_EXERCISE AIM_.
Of the entries below, return exactly those lines that fall between the one containing "hfov_deg: 4.1" and the one containing "f_number: 7.1", the two end lines included.

————————

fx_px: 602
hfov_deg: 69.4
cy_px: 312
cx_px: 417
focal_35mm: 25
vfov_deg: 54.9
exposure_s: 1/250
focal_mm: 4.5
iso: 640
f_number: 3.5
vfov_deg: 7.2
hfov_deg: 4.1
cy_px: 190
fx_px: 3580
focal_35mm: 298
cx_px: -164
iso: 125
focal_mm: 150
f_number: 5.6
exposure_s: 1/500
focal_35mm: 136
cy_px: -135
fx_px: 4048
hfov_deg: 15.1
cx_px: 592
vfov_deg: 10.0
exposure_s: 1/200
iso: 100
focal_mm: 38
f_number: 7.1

————————

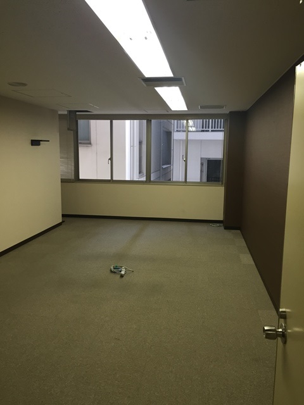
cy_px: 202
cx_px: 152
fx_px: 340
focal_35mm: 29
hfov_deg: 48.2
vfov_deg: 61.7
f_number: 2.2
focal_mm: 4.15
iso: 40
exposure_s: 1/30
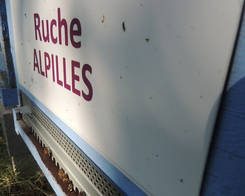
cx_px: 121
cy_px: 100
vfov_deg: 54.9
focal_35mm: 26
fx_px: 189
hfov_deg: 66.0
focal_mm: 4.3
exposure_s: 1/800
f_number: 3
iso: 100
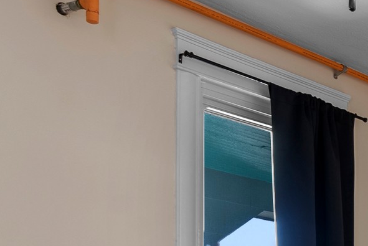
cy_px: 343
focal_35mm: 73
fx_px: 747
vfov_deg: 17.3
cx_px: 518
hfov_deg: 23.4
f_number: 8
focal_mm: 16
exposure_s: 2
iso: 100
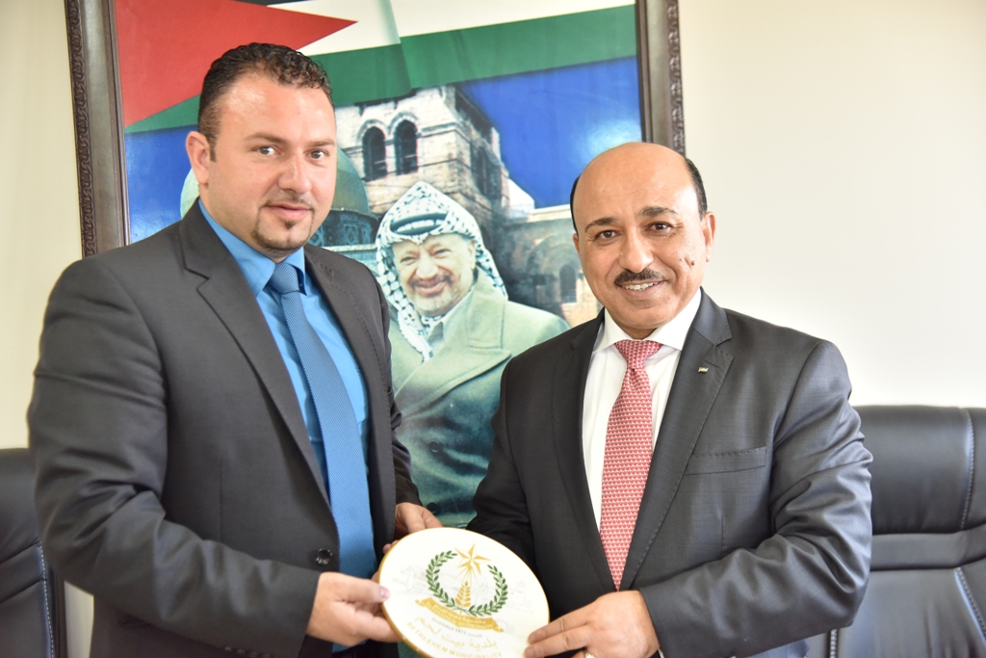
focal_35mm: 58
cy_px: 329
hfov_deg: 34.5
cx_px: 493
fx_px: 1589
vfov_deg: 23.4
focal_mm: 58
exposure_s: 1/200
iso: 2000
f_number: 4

————————

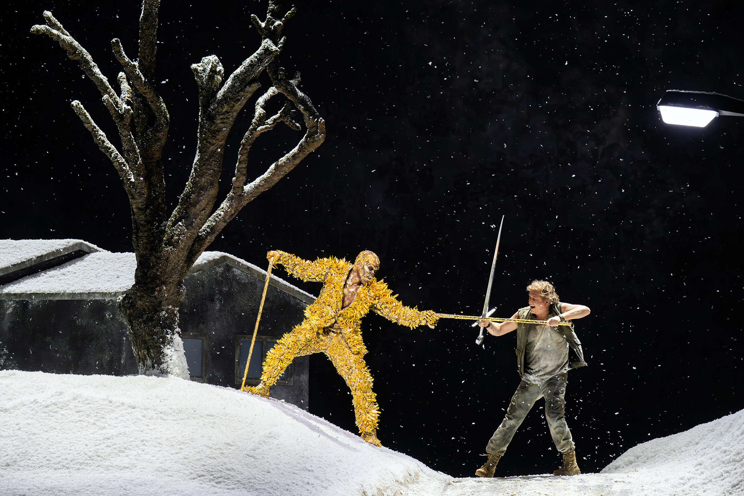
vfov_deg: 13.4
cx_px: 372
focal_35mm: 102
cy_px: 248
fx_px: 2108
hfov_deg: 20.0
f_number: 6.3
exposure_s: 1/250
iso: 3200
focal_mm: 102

————————

_ANSWER TO THE EXERCISE_.
hfov_deg: 4.1
cy_px: 190
fx_px: 3580
focal_35mm: 298
cx_px: -164
iso: 125
focal_mm: 150
f_number: 5.6
exposure_s: 1/500
focal_35mm: 136
cy_px: -135
fx_px: 4048
hfov_deg: 15.1
cx_px: 592
vfov_deg: 10.0
exposure_s: 1/200
iso: 100
focal_mm: 38
f_number: 7.1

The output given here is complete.